A verbatim copy of the full data, with no pictures, is the expected answer.

☆ ☆ ☆ ☆

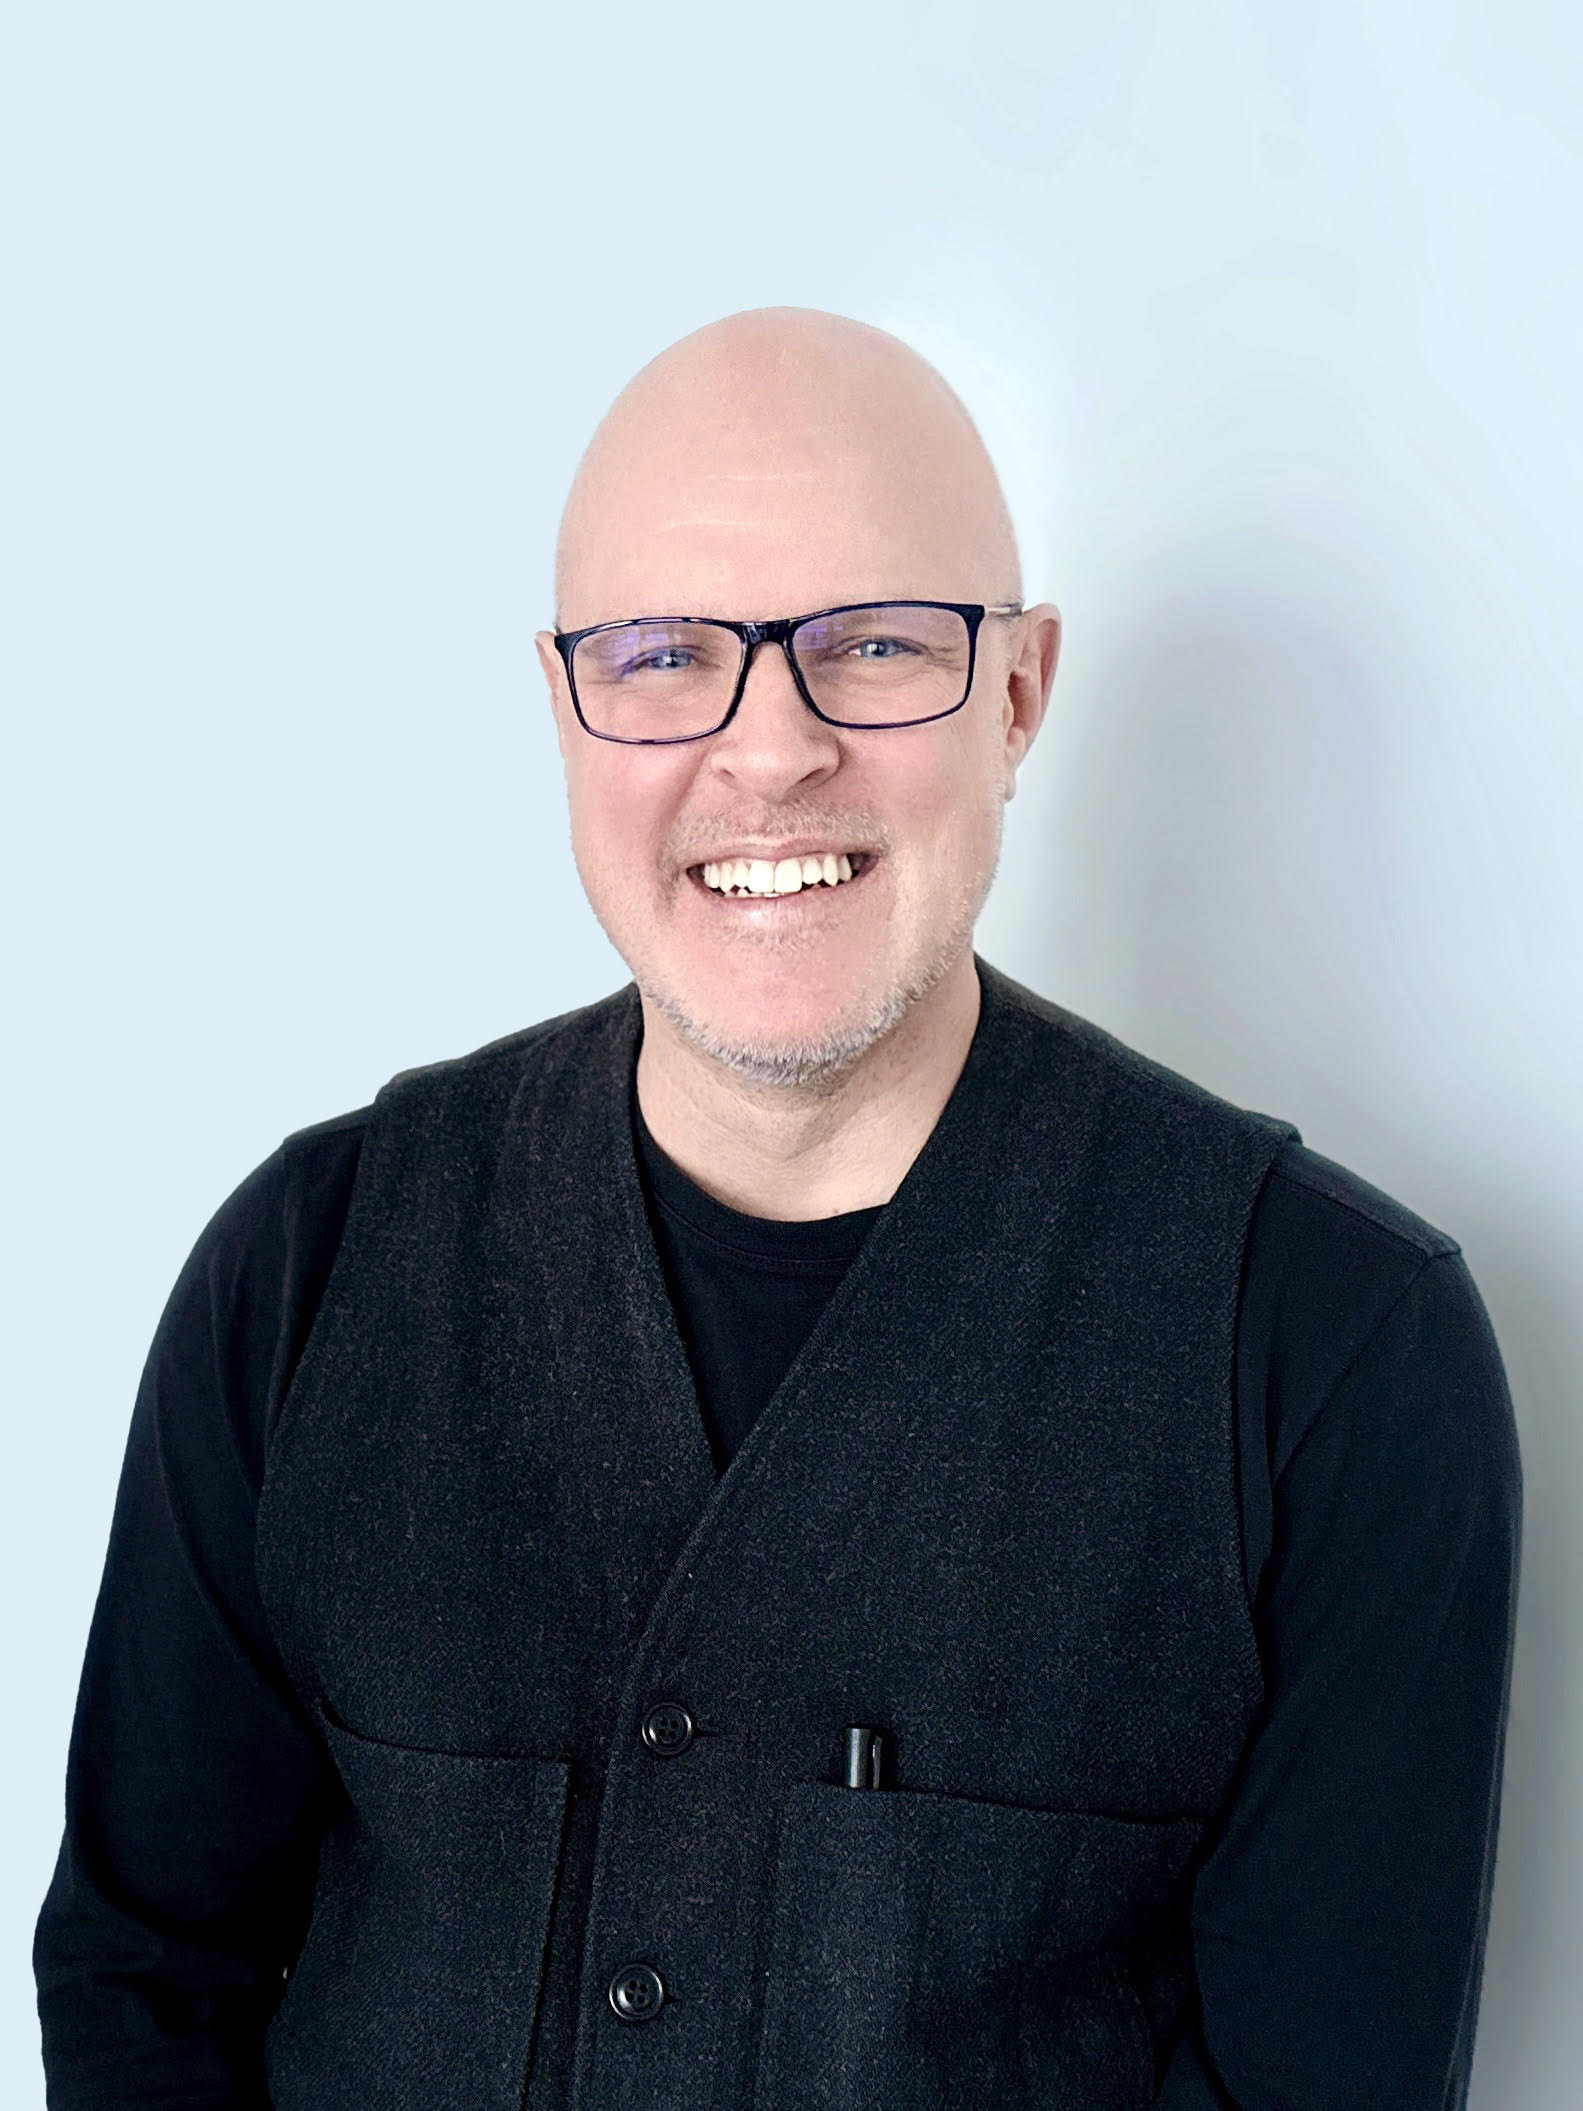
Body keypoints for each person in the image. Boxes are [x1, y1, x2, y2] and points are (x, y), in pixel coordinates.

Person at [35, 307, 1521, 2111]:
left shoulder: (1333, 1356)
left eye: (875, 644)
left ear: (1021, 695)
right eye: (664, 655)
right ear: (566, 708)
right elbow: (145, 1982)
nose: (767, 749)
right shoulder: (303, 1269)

☆ ☆ ☆ ☆

### Written response
Body keypoints for each person in the image. Boxes are [x1, y1, x2, y2] and points are (x, y), in pixel coordinates.

Person at [35, 307, 1521, 2111]:
left shoulder: (1333, 1356)
left eye: (875, 644)
left ear: (1021, 695)
right eye: (664, 655)
right ear: (566, 708)
right elbow: (145, 1982)
nose: (767, 749)
right shoulder: (303, 1269)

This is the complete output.